コサージュには新しいものを買わなくても既存の服の印象を変える力があり、大恐慌時代の1920年代、ファッション愛好家たちはそれをよく理解していた。
「コサージュは、ある服から別の服へ、あるいは帽子へと付け替えることができるものでした」と、20世紀ファッション史家でディーラー、コレクターのリズ・エグルストンは言う。
「衣服の数が少なかった時代には、比較的安価な布製の花で着こなしのレパートリーを増やすことができたのです」
近年のコサージュの復活については、多くの人が「グッチ」の前クリエイティブ・ディレクター、アレッサンドロ・ミケーレの功績だと口を揃える。
彼は2015年のメゾンの最初のコレクションで、襟元に大輪の花を添えた。2022年春夏コレクションでは艶やかなスーツの襟元に巨大なユリが咲いていた。
他のブランドのランウェイでもコサージュが目を引く。「サンローラン」は2022-23年秋冬コレクションでクラシックなレザージャケットやピーコートのラペルに、かっちりしていないオーバーサイズの花をピンで留めたものを発表。

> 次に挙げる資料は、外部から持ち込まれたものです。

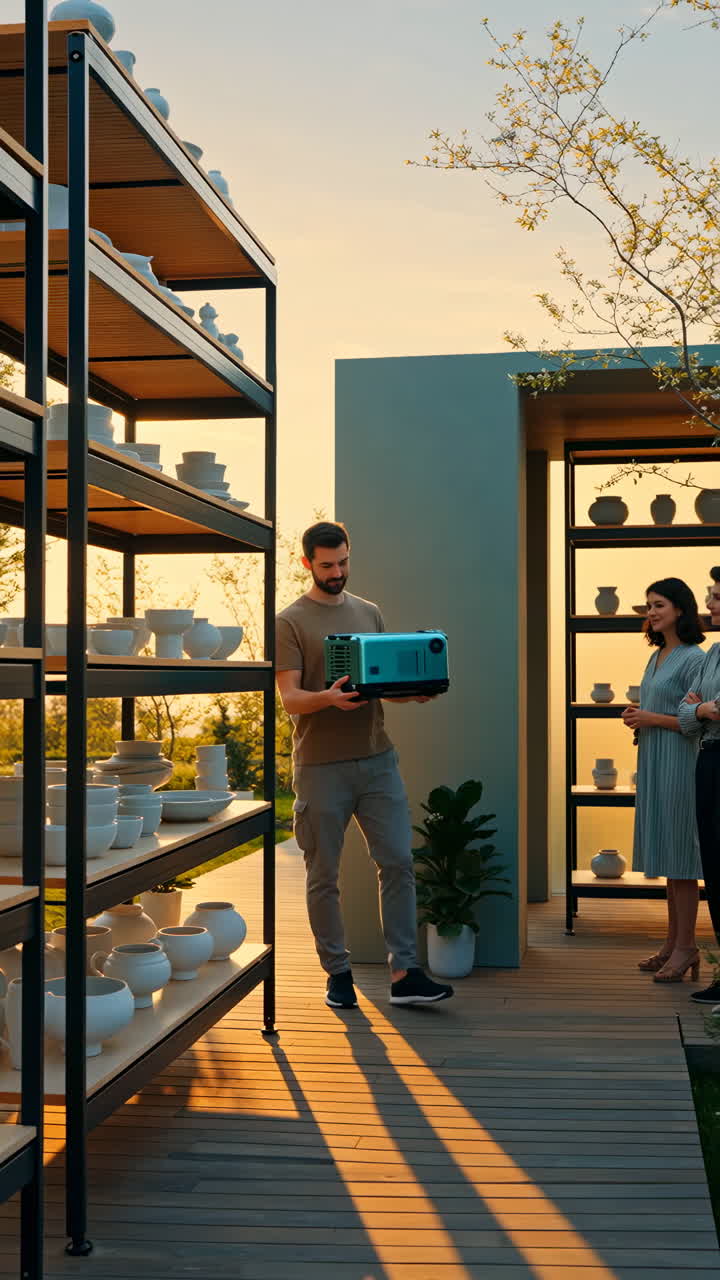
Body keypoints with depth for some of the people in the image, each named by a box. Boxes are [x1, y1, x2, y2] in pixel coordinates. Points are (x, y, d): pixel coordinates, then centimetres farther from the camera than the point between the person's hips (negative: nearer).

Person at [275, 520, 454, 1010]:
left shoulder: (370, 613, 14)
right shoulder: (291, 621, -1)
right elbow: (290, 697, -8)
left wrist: (412, 691, -6)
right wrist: (328, 698, -29)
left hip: (377, 758, 4)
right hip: (320, 764, -4)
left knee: (398, 862, -1)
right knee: (324, 877, 4)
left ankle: (404, 974, 4)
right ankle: (338, 974, 17)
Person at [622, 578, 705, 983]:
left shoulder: (693, 658, -11)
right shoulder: (657, 657, 15)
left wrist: (652, 719, -14)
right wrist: (637, 718, 6)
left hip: (679, 763, -9)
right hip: (653, 763, 9)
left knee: (680, 853, -4)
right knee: (666, 853, 12)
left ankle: (686, 947, 2)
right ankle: (673, 942, 19)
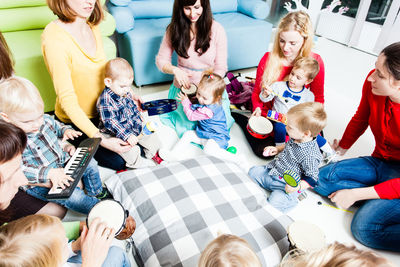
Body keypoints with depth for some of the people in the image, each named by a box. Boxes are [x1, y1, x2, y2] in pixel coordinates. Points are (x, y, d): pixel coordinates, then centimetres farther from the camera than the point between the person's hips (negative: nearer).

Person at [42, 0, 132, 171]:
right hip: (75, 120, -7)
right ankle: (74, 145, 14)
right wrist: (101, 140, -31)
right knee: (119, 162, -8)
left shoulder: (93, 28, -3)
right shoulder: (54, 38, -27)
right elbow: (67, 99, -28)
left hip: (102, 110, 7)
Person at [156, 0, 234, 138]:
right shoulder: (174, 28, -3)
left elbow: (220, 68, -6)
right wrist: (175, 70, -19)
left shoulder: (217, 30, -8)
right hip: (184, 86, 0)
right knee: (192, 126, -16)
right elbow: (161, 60, 3)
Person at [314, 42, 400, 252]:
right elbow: (360, 119, 9)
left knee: (364, 227, -23)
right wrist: (342, 148, 17)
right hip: (380, 162, 7)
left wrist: (356, 194, -23)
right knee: (323, 177, -16)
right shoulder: (373, 82, -14)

また、「プラダ」の2023年春夏コレクションでは、カジュアルなジャージー素材のドレスにサテンの花びらのアップリケがたっぷりと施され、生き生きとした印象を与えていた。
「シャネル」は2023/24年秋冬 プレタポルテ コレクションで、このトレンドをシックに解釈した。
初めてココ・シャネルがカメリアをシフォンドレスに留めてから100年、「シャネル」ではショー全体を彼女の愛した花、カメリアをテーマにコレクションを構成。
レザーやウール、ツイードのコート、トップス、ジャケットには、いくつもの立体的なカメリアが添えられた。
コサージュは、数年前からコペンハーゲンのファッションシーンでも支持を集めている。
デザイナーやスタイリストなど幅広く活躍するペルニル・ローゼンキルドは、デンマークのブランド「Damernes Magasin」のサテンのバラとカメリアを所有しており、首元に3つとも付けたり、あるいは「バイ マレーネ ビルガー」のニットスカートのベルトに一つだけ取り付けたりして楽しんでいる。
彼女はまた、「セックス・アンド・ザ・シティ」の最終回でキャリーがパリで着ていたものと同じ、「ソニア リキエル」の胸元に大輪の花が付いたストライプのニットも手に入れている。
そのほか、コペンハーゲンのブランド「SAKS POTTS」では、コットンポプリンのシャツに合わせたストライプのバラや、メタリックレザーのカメリアなど、過去3回のコレクションでコサージュが登場した。
ところで、花に関するトレンドについて語るときは、2006年の映画『プラダを着た悪魔』でミランダ・プリーストリーが会議のシーンで言い放った不朽の名ゼリフを思い出さずにはいられない。
「春に花柄? 斬新だこと」
コサージュが私たちのワードローブにインスピレーションを与えてくれるなら、それはまさに斬新なアイデアだと言えるはず。